- _EXERCISE INSTRUCTIONS_
Please state how many lines of the listing below contain the string "instances". Give only the number.
-- START ROWS --
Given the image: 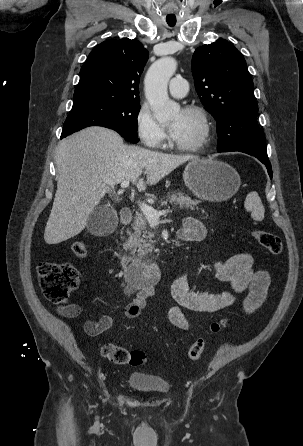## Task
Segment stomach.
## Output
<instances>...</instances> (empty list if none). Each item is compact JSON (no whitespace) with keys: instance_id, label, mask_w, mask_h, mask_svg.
<instances>
[{"instance_id":"stomach-1","label":"stomach","mask_w":303,"mask_h":446,"mask_svg":"<svg viewBox=\"0 0 303 446\" xmlns=\"http://www.w3.org/2000/svg\"><path fill=\"white\" fill-rule=\"evenodd\" d=\"M183 180L196 197L212 202L231 198L241 185L240 176L233 167L205 158L190 160L185 167Z\"/></svg>"}]
</instances>
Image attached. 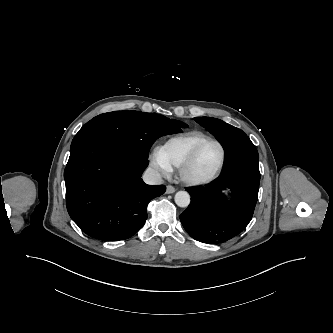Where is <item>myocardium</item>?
-- END ROWS --
- _EXERCISE RESULT_
3